Informazioni sull’immersione:
La spinta contro la responsabilità di impatto disparato è stata al centro dell’attenzione dell’amministrazione Trump.
Il presidente Donald Trump ha emesso un ordine esecutivo nell’aprile 2025 ordinando alle agenzie federali, tra cui l’EEOC, di interrompere l’applicazione delle responsabilità di impatto disparato ai sensi delle leggi sui diritti civili.
La responsabilità a impatto disparato “non solo mina i nostri valori nazionali, ma è anche contraria alla parità di protezione prevista dalla legge e, quindi, viola la nostra Costituzione”, ha affermato Trump nell’ordinanza.
Il 4 giugno l’EEOC ha revocato il piano di applicazione strategica 2024-2028 dell’era Biden e ha votato per sostituirlo con un piano di applicazione nazionale favorevole a Trump. La NEP ha specificato che l’agenzia rispetterà l’ordine di Trump che ordina al governo federale di eliminare il perseguimento di responsabilità di vario tipo.
“Nonostante il tentativo di promuovere l’uguaglianza, la disparata interpretazione della responsabilità di impatto dell’EEOC ai sensi del Titolo VII in realtà favorisce proprio la discriminazione che le sue linee guida cercano di affrontare”, ha affermato Blanche in una nota. “Questa opinione consentirà ora alle aziende di assumere in base alle prestazioni, ripristinando le pari opportunità sul posto di lavoro americano”.

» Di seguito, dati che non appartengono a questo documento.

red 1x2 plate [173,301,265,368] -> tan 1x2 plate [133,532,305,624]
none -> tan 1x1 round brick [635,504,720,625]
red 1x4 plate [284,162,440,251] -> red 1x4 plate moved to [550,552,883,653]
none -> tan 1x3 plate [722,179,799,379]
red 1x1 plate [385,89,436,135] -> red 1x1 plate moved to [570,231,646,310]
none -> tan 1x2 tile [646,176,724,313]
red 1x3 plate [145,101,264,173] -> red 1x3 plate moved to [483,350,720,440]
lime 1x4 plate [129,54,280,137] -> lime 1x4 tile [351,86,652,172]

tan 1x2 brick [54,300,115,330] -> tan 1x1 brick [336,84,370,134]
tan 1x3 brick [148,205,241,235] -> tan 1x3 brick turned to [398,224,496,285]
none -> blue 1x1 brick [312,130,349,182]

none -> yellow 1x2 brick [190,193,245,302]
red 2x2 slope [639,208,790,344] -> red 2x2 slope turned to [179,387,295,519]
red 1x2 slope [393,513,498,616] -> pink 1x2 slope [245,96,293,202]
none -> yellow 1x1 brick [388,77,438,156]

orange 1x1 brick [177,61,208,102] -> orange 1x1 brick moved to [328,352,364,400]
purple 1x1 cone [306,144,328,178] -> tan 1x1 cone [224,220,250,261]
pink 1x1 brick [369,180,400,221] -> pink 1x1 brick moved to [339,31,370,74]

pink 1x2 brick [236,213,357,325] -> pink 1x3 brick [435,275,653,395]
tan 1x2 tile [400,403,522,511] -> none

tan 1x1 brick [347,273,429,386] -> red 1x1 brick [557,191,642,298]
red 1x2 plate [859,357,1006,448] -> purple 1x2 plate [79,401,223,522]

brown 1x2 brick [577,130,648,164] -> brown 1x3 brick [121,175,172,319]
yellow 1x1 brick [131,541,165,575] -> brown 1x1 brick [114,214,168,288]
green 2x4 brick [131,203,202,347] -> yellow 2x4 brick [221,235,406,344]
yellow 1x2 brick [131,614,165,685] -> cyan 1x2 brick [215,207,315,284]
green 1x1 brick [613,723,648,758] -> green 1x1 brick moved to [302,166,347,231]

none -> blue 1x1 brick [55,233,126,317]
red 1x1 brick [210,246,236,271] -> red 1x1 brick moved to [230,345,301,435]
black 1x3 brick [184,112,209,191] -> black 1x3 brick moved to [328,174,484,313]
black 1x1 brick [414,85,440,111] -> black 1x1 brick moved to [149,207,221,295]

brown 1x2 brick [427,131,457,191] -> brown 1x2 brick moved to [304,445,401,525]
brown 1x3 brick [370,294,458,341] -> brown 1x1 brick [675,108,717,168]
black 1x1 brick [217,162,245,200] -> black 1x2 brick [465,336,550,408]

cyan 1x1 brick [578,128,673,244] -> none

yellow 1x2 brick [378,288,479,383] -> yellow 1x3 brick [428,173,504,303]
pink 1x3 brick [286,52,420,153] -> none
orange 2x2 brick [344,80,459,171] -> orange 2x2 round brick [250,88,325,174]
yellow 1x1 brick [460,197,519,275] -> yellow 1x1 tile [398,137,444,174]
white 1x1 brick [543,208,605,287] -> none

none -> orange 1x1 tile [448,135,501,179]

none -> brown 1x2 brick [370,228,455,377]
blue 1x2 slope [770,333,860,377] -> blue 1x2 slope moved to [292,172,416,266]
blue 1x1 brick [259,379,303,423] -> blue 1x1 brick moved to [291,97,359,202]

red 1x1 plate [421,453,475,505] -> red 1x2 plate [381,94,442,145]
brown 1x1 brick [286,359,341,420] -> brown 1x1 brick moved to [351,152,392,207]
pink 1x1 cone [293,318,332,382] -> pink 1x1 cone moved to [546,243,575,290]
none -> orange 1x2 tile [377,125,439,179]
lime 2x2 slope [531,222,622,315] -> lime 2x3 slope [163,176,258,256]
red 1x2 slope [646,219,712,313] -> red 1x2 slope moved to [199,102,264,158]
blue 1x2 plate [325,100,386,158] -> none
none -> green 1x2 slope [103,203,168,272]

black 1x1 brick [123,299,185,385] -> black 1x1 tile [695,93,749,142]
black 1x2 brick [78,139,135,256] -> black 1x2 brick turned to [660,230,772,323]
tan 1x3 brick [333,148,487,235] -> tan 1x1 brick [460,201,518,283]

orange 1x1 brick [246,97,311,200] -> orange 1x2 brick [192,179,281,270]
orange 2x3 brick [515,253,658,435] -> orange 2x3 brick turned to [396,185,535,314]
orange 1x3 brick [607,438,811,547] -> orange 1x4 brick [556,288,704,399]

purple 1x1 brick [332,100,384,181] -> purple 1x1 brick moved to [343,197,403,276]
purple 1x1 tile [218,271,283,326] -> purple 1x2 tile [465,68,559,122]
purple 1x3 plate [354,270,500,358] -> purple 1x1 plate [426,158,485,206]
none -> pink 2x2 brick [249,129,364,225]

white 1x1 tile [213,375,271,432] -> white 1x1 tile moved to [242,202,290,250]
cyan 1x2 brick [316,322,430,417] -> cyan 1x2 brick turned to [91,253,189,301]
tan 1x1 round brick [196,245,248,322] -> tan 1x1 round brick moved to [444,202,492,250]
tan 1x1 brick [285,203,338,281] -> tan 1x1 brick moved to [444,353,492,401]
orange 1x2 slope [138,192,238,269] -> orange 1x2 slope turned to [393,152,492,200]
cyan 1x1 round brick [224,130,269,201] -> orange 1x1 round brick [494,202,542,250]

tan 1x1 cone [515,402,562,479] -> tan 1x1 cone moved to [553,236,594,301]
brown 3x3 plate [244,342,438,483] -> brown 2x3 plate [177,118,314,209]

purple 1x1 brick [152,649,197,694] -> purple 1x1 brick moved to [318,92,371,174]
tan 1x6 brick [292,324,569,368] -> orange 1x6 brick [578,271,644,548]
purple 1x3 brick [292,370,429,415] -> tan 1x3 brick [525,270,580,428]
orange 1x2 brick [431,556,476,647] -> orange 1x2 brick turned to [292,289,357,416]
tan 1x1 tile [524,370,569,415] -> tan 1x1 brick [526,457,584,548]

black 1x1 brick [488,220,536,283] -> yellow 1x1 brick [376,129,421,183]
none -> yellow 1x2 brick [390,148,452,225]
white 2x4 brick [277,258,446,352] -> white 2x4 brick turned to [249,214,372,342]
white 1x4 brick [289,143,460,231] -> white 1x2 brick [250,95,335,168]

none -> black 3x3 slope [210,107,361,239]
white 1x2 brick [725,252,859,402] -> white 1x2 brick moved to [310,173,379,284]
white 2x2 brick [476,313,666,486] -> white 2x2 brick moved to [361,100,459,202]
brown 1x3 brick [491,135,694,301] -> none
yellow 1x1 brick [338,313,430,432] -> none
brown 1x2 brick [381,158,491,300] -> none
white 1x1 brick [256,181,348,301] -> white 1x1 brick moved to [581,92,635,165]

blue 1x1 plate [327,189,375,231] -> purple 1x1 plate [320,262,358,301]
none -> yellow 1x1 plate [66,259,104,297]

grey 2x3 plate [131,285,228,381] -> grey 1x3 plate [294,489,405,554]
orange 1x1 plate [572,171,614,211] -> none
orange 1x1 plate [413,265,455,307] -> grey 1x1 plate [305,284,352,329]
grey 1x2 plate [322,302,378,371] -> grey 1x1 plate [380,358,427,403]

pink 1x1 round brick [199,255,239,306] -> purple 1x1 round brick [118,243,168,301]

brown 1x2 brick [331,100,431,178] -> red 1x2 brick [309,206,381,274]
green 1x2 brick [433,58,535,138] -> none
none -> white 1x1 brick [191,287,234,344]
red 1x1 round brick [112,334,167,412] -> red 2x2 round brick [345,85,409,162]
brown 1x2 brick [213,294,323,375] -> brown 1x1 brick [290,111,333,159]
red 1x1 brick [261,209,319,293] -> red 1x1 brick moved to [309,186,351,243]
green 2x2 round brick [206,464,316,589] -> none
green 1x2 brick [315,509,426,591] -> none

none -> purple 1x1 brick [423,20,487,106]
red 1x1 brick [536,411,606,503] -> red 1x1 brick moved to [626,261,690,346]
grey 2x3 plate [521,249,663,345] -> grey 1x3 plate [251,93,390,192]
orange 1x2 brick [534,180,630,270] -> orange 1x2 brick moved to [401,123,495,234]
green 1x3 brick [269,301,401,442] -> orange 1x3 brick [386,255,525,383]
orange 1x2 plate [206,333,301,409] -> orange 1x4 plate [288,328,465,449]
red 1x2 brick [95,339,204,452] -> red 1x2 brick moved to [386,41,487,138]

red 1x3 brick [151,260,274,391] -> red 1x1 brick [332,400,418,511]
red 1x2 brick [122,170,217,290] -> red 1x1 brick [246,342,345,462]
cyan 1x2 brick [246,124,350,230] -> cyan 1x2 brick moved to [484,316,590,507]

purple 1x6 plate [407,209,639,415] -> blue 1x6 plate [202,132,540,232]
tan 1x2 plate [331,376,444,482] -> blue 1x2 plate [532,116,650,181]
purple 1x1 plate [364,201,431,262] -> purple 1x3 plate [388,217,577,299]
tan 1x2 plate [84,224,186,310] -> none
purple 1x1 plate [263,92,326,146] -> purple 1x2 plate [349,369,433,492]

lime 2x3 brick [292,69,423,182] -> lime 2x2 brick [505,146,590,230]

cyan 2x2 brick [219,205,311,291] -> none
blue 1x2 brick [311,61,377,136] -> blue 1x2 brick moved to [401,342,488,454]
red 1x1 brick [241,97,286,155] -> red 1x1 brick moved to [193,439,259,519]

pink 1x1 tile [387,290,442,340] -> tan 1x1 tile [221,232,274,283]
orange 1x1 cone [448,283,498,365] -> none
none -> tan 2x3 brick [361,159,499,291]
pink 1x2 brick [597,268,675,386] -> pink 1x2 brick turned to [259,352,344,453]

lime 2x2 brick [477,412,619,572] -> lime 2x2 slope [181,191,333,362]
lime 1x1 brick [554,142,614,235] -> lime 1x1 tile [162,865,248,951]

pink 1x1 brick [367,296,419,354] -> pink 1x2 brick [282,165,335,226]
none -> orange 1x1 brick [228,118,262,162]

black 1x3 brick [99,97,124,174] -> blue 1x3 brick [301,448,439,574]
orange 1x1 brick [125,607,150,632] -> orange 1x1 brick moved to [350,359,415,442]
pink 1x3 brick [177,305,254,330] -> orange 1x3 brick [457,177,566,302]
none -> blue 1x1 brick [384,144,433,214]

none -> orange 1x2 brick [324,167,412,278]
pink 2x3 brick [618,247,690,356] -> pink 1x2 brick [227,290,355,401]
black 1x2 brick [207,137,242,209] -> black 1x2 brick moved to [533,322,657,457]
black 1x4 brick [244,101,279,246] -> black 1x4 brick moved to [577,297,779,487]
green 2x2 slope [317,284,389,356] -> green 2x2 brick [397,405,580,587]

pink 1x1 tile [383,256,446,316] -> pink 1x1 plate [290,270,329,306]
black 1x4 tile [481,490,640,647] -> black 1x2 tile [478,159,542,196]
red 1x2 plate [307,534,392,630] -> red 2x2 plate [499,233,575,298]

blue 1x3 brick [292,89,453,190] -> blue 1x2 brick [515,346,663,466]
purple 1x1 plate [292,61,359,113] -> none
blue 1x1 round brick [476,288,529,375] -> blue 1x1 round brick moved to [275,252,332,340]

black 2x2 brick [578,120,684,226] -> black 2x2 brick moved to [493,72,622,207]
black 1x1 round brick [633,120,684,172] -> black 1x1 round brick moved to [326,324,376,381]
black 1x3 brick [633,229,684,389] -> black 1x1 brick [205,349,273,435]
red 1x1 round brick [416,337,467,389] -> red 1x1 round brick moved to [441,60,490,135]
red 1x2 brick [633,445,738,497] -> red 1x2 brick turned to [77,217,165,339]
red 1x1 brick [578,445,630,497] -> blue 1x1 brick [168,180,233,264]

Le aziende possono utilizzare pratiche di assunzione come test attitudinali, test basati sulla conoscenza, controlli dei precedenti penali e punteggi SAT “senza timore di violare il Titolo VII semplicemente perché tali pratiche possono portare a risultati diversi per diversi gruppi demografici”, ha affermato il DOJ. Per fare ciò, i datori di lavoro devono dimostrare che “la pratica è ragionevole, utile o aiuta a raggiungere uno scopo aziendale valido”.
Il parere chiede che i lavoratori che presentano richieste di impatto disparate soddisfino due requisiti: dimostrare che una specifica pratica di assunzione ha causato risultati disuguali e fornire un approccio alternativo che sarebbe “ugualmente efficace per i datori di lavoro ma porterebbe a risultati meno disuguali”.
Gli sforzi per frenare le diverse affermazioni sull’impatto, tuttavia, sono stati respinti.
La legislatura dell’Illinois ha recentemente approvato un disegno di legge che vieta la discriminazione di impatto disparato. E un gruppo di ex funzionari dell’EEOC e del Dipartimento del Lavoro degli Stati Uniti aveva precedentemente esortato i datori di lavoro a ignorare l’ordine di Trump, affermando che era in contrasto con “decenni di precedenti legali”.
“I datori di lavoro non dovrebbero aspettarsi di avere un pass gratuito su diverse responsabilità legate agli impatti”, hanno detto i funzionari.